— Тот, кто захочет правды. И наступит время, когда ни одного города не останется на земле. Быть может, не останется и человека.
— А кто знает правду?
— Зверь знает.
Она задумалась, и я почувствовал, как нахмурились и сошлись ее брови. И сказала с уверенностью:
— Нет, он тоже не знает. Зачем он проклял тебя? Он не знает правды. Разве тебе не так же плохо, как и ему? Милый мой, дай мне твой лоб, я поцелую его.
— Возьми мои губы.
— Нет. Когда жалеют человека, его нужно целовать в лоб, где его мысли.
И я сказал:
— Что это значит: поцелуй? Вот прикоснулись твои губы к моему лбу, и я уже другой. Откуда это могущество? И что такое женщина? И что такое любовь?
— Женщина — это я. И любовь — это я.
— Ведь ты же умрешь когда-нибудь? Но разве ты чувствуешь смерть?
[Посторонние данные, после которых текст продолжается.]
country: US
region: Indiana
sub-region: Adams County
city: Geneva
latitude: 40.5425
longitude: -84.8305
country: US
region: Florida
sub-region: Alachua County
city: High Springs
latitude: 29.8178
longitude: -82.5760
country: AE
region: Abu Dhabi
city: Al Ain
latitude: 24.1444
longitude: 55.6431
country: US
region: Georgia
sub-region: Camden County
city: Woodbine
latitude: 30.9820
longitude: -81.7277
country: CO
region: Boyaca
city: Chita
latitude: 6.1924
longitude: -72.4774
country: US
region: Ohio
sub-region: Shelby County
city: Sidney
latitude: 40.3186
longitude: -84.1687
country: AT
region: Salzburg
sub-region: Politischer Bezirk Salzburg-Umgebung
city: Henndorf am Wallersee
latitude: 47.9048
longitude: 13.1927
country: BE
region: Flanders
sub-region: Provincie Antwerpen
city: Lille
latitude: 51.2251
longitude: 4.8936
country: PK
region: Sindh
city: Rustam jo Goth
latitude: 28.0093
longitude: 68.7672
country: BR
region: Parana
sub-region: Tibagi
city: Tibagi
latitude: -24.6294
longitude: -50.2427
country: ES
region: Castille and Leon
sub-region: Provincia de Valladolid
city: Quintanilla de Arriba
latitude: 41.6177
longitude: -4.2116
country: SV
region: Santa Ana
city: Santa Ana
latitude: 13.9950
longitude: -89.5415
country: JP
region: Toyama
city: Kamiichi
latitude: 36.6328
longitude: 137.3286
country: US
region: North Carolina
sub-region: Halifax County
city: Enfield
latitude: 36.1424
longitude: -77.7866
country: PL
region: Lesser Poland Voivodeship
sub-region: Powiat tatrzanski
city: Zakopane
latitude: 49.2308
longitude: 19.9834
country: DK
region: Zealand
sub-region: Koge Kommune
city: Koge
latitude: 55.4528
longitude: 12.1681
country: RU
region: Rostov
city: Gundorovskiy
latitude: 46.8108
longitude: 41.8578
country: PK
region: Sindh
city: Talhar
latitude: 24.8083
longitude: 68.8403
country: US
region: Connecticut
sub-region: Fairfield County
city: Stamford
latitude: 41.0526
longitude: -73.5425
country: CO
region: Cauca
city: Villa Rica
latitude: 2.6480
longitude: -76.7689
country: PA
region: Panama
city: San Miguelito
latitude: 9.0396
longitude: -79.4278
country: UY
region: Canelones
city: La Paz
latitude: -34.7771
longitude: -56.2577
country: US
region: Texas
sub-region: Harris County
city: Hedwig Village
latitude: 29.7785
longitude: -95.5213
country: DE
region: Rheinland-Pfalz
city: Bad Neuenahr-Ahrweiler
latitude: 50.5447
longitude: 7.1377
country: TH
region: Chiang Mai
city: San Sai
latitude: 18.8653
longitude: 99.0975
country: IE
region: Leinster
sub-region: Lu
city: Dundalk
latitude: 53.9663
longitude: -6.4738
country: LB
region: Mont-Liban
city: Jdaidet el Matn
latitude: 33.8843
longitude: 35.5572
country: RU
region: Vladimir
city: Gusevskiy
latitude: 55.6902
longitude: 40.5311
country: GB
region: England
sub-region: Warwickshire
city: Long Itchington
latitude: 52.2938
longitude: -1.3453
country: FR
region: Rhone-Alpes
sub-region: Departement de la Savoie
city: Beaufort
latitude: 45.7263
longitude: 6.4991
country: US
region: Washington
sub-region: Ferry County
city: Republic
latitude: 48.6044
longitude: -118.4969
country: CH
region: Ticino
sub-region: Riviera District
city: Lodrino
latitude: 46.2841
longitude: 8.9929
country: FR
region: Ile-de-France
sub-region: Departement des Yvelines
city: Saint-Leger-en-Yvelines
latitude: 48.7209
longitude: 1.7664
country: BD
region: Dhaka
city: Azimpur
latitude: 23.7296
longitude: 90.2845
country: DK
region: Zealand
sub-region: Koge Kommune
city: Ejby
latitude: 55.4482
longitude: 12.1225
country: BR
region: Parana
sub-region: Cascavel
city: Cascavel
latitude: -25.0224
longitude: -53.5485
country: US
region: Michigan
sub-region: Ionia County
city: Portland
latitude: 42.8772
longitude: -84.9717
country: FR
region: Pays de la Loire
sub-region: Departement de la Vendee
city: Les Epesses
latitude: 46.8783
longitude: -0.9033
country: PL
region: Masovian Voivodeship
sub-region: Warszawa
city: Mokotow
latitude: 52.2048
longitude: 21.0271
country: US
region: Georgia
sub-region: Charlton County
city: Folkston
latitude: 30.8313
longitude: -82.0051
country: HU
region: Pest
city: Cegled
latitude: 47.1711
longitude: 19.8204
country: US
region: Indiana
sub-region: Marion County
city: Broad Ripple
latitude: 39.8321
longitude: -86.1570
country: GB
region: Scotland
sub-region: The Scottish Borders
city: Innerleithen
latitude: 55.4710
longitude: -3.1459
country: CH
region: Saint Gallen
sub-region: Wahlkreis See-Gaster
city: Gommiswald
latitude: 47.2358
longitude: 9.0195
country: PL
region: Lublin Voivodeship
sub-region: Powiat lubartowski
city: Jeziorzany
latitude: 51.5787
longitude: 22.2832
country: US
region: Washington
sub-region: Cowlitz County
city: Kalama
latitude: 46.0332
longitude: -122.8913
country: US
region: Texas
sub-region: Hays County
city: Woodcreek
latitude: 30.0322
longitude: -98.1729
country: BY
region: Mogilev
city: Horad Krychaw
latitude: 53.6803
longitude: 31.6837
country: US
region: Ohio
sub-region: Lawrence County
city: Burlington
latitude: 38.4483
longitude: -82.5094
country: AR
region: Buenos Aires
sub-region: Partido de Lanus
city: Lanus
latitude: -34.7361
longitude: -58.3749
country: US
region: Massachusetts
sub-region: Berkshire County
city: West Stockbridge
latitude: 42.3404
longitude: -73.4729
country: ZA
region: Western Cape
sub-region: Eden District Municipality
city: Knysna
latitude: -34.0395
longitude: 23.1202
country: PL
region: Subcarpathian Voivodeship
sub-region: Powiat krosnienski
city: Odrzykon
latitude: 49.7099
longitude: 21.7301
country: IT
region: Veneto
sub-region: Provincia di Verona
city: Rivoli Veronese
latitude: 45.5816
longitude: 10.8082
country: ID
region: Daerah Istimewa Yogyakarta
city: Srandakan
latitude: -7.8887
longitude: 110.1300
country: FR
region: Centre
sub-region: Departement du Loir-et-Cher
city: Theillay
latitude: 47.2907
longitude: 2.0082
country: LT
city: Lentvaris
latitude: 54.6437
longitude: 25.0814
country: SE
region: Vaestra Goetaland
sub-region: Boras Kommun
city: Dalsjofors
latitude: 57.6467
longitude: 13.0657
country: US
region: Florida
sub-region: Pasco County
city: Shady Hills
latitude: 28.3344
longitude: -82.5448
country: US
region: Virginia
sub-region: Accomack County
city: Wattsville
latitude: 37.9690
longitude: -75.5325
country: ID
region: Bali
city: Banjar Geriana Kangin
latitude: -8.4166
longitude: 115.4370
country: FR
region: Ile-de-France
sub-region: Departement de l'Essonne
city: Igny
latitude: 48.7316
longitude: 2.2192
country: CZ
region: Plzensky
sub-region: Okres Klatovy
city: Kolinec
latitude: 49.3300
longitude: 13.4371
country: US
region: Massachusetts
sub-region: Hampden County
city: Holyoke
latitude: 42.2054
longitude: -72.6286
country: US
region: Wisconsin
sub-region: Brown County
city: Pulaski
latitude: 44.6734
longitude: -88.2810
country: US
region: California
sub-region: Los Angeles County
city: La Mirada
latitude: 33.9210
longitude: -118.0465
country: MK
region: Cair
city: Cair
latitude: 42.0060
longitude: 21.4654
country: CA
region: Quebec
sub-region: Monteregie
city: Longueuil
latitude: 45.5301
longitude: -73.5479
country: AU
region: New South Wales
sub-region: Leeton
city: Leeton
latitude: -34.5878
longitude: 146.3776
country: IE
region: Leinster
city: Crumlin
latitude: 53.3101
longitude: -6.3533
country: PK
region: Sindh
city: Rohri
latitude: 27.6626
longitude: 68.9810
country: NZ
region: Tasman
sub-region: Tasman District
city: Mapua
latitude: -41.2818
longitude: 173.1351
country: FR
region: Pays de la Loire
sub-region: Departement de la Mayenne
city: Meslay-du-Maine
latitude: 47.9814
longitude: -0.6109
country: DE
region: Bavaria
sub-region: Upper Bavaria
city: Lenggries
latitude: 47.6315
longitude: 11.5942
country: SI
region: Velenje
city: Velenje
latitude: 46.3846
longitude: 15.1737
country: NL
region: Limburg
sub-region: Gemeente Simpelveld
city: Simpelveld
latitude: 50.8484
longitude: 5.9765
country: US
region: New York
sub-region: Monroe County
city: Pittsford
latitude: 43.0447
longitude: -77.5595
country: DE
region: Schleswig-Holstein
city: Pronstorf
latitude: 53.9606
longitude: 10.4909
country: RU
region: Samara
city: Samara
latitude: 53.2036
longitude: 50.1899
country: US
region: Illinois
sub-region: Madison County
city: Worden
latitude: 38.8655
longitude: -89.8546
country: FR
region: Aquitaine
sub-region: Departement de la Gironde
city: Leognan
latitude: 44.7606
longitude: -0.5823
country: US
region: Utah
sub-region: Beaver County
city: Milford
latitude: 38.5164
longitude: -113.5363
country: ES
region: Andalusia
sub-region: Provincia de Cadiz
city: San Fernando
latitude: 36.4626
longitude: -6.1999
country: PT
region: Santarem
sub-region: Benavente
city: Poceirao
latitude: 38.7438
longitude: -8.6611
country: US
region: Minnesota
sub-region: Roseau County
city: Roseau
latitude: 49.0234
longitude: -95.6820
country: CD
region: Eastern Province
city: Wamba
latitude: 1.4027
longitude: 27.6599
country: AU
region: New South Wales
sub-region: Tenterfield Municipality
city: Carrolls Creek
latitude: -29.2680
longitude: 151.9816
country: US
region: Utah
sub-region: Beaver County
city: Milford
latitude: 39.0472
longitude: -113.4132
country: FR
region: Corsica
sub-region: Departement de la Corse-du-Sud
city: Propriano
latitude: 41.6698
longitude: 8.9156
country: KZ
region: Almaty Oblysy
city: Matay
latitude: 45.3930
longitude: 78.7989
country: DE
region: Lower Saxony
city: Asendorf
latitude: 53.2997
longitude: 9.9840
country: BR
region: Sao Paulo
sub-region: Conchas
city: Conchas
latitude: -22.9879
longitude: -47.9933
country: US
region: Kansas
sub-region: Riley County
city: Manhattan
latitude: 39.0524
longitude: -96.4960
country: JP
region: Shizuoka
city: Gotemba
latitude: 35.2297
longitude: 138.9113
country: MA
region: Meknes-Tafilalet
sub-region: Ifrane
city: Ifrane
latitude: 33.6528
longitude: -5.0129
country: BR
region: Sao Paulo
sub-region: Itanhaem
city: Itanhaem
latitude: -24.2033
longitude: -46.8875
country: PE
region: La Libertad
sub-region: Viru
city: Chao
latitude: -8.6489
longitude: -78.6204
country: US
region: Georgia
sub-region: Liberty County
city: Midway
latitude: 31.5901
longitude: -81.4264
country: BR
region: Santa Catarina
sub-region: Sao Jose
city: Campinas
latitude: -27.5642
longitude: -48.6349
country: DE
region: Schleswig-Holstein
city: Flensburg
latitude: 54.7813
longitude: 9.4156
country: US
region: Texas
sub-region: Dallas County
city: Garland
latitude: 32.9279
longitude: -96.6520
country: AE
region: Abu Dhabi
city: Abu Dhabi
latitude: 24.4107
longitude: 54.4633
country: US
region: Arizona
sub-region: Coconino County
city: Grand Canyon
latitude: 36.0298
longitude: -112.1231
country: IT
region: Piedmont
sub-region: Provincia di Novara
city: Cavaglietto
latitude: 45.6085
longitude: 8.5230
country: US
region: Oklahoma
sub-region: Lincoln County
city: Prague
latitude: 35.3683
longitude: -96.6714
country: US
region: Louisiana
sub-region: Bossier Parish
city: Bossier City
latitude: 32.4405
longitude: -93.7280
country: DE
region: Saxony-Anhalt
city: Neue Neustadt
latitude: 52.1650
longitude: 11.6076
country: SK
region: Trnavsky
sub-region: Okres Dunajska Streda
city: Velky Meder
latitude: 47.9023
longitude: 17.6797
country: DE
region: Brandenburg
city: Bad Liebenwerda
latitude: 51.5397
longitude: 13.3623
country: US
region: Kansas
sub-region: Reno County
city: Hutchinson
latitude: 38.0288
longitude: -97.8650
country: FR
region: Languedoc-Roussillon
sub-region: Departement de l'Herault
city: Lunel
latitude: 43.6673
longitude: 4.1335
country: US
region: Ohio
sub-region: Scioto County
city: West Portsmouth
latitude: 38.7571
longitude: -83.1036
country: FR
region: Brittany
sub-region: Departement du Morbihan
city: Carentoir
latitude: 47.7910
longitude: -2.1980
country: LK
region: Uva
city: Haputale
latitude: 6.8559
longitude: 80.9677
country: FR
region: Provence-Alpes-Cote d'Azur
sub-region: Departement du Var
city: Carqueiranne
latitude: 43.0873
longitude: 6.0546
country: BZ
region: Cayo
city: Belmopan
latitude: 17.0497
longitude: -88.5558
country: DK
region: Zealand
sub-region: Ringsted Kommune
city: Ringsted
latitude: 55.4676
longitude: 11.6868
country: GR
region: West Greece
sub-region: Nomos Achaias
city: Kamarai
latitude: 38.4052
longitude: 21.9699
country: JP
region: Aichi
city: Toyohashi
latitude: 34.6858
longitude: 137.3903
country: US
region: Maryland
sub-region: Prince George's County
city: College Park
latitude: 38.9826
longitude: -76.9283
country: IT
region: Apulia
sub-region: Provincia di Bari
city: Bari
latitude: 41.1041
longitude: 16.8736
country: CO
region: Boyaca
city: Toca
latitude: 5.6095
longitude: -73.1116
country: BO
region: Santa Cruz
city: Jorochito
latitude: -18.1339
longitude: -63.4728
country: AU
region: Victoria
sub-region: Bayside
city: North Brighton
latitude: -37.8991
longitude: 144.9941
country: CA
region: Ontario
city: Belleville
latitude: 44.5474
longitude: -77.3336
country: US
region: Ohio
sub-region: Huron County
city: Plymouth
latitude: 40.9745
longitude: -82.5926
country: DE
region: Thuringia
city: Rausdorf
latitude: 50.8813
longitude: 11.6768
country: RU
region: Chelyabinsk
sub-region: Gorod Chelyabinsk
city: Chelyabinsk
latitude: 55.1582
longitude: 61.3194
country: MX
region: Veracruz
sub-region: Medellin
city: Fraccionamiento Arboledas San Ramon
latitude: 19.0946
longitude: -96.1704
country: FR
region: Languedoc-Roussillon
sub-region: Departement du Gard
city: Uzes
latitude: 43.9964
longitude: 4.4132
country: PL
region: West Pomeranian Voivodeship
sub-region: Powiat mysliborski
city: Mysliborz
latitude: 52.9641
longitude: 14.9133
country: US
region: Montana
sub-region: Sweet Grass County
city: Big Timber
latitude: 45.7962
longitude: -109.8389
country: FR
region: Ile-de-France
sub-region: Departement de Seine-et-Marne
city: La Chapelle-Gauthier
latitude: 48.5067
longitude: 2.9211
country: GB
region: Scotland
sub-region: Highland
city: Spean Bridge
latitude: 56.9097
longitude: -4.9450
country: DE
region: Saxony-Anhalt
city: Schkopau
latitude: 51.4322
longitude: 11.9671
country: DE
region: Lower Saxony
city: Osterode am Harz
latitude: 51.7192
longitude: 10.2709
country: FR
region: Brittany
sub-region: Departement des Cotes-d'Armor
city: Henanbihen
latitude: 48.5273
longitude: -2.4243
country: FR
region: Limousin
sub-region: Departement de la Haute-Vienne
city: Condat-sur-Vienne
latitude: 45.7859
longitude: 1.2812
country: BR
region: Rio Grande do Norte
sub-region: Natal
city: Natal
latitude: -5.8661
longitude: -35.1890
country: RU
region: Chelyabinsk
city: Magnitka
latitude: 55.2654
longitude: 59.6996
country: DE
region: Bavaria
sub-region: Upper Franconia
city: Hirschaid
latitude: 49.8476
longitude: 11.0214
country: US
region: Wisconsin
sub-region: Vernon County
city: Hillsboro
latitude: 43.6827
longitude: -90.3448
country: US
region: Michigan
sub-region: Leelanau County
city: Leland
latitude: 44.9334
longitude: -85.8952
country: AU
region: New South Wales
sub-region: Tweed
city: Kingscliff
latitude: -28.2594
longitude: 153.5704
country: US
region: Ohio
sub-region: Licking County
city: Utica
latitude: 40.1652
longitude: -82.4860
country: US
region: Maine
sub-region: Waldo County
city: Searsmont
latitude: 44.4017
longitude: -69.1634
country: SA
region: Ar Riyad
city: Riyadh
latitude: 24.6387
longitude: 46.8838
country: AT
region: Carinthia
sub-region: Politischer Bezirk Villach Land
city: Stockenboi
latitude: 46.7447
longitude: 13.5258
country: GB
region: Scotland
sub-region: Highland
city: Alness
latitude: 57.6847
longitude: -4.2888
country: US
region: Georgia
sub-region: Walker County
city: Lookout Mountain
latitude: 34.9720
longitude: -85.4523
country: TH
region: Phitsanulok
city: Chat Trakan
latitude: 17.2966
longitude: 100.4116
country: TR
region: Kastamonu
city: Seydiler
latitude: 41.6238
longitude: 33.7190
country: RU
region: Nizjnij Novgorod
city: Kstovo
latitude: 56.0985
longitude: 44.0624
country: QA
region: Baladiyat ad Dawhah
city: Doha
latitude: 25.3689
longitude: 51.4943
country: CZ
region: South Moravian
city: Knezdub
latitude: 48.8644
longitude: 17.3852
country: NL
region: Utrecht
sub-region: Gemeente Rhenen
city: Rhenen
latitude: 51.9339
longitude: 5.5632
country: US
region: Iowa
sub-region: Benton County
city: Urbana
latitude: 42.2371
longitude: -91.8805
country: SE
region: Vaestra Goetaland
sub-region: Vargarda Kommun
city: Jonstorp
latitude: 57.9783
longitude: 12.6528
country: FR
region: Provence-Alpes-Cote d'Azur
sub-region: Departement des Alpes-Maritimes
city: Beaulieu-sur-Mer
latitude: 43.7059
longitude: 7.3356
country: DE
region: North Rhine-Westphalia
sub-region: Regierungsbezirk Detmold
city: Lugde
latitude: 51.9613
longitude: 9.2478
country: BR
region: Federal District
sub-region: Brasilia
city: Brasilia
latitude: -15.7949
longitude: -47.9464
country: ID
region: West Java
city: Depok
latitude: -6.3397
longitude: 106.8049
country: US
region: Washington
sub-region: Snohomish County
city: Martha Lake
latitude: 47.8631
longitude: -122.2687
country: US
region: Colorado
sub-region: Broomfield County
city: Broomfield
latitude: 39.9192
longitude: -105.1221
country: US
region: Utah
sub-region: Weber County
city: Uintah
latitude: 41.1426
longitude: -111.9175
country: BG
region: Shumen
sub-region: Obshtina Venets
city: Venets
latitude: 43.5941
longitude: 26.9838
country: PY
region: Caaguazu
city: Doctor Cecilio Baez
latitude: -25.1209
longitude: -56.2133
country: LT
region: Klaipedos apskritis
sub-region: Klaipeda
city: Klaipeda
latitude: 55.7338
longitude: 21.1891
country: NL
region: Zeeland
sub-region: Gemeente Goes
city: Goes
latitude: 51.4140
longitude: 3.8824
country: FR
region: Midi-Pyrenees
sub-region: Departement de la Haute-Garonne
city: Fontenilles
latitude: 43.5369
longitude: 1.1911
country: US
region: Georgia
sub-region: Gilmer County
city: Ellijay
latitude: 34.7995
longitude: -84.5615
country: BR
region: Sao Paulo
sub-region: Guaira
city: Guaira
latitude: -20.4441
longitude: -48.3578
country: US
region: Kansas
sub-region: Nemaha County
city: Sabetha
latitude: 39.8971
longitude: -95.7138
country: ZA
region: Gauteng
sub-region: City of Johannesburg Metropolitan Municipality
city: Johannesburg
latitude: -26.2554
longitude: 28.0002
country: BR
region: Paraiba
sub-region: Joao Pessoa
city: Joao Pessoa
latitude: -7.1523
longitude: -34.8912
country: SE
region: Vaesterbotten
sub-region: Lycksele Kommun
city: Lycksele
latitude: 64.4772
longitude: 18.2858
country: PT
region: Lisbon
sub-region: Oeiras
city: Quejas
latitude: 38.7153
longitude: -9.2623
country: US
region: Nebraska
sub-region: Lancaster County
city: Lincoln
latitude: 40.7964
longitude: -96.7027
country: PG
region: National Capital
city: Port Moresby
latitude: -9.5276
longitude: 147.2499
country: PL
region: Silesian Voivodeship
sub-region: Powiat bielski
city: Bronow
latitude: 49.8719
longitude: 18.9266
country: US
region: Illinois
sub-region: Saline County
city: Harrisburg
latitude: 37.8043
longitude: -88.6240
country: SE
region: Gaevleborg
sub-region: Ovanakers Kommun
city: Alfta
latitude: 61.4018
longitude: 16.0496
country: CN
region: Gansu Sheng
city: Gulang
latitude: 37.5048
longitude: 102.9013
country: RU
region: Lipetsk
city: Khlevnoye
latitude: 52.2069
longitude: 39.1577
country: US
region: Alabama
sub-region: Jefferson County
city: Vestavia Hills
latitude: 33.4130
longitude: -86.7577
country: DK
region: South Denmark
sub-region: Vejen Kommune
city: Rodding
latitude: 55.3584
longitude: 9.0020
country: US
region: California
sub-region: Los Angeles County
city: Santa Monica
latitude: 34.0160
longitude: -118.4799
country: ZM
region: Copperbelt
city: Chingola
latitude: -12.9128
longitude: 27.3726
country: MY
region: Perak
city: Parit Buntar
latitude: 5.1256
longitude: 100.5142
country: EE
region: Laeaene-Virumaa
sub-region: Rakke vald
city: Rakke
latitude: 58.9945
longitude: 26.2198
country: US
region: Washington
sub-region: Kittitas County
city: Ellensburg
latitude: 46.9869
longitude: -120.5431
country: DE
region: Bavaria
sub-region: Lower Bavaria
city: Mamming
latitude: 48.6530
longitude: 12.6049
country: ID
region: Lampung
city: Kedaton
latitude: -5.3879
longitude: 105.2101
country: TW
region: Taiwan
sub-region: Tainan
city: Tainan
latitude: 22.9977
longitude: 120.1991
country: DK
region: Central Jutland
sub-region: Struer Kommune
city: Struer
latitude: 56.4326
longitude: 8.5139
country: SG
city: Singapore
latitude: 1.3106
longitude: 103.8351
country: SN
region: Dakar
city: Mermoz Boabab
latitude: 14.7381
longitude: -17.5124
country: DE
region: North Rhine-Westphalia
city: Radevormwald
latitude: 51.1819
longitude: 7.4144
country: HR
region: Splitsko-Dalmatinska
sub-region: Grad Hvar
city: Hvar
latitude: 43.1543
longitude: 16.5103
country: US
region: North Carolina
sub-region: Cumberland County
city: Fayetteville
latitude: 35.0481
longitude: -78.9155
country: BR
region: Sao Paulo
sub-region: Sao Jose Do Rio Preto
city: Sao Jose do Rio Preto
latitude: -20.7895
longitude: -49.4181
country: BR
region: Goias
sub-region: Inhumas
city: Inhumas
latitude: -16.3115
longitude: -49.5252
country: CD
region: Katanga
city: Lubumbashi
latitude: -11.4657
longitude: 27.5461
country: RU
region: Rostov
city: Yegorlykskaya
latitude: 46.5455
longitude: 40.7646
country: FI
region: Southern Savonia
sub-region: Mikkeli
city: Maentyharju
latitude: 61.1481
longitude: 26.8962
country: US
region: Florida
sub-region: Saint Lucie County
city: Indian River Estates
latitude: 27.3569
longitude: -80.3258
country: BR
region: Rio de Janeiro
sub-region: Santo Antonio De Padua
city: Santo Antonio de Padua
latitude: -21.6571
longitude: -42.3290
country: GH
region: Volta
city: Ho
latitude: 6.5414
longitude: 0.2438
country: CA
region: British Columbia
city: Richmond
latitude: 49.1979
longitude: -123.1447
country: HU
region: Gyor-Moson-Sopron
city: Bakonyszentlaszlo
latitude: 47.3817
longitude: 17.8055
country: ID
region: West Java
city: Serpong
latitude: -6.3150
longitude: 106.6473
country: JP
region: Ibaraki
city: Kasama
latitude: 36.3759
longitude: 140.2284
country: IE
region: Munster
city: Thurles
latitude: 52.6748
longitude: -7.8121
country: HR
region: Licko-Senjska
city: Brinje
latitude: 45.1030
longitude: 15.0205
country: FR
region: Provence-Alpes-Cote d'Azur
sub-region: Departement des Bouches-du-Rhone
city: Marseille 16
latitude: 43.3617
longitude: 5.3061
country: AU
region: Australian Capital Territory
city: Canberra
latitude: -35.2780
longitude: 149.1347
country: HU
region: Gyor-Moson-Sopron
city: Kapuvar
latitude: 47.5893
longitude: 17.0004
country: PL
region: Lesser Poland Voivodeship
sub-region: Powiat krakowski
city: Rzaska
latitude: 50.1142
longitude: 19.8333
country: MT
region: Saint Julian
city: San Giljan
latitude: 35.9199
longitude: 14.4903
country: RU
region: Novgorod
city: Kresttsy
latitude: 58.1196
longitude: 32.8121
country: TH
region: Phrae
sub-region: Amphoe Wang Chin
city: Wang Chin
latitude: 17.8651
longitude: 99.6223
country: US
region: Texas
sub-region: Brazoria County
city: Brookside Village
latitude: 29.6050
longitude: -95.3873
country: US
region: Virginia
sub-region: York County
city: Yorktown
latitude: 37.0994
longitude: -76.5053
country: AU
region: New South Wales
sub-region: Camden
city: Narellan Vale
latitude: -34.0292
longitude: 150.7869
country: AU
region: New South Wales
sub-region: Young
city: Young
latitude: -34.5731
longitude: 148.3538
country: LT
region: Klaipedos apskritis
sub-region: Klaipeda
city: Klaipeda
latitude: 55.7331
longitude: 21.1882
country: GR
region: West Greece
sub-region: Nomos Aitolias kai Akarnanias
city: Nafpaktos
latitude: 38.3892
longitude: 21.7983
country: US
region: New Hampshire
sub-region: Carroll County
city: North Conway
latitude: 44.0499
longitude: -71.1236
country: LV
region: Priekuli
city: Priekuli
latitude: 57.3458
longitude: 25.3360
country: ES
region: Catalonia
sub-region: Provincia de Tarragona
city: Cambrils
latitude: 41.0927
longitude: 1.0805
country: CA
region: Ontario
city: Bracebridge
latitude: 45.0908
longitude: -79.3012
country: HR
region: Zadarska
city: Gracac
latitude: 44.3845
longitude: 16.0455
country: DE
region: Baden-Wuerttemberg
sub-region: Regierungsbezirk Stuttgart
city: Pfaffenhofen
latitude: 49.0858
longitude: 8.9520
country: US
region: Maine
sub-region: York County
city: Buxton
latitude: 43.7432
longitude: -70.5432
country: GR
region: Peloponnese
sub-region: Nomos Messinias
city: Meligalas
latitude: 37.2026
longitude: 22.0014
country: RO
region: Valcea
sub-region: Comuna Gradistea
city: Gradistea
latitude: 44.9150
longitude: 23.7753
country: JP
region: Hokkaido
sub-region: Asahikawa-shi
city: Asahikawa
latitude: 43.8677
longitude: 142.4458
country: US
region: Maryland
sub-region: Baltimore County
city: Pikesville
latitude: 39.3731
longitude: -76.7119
— Я чувствую только жизнь. Смерти нет.
— Я люблю тебя.
— Я люблю тебя.
И, сказав эти священные слова: «я люблю тебя», и услышав этот священный ответ: «я люблю тебя», — вдруг почувствовал я и величие, и тайну, и грозное могущество нашей человеческой любви. И почувствовал я, что, еще не борясь, еще отступая, и падая, и плача, я уже победил неведомого врага тем, что громко сказал в эту лунную ночь: «я люблю тебя». Помню, как чуду поклонился я ей, женщине которую люблю, и к коленам ее припал в безмолвии и тайне. И слышал: вот положила она на голову чудесную руку свою и благословила меня великим благословением любви в безмолвии и тайне…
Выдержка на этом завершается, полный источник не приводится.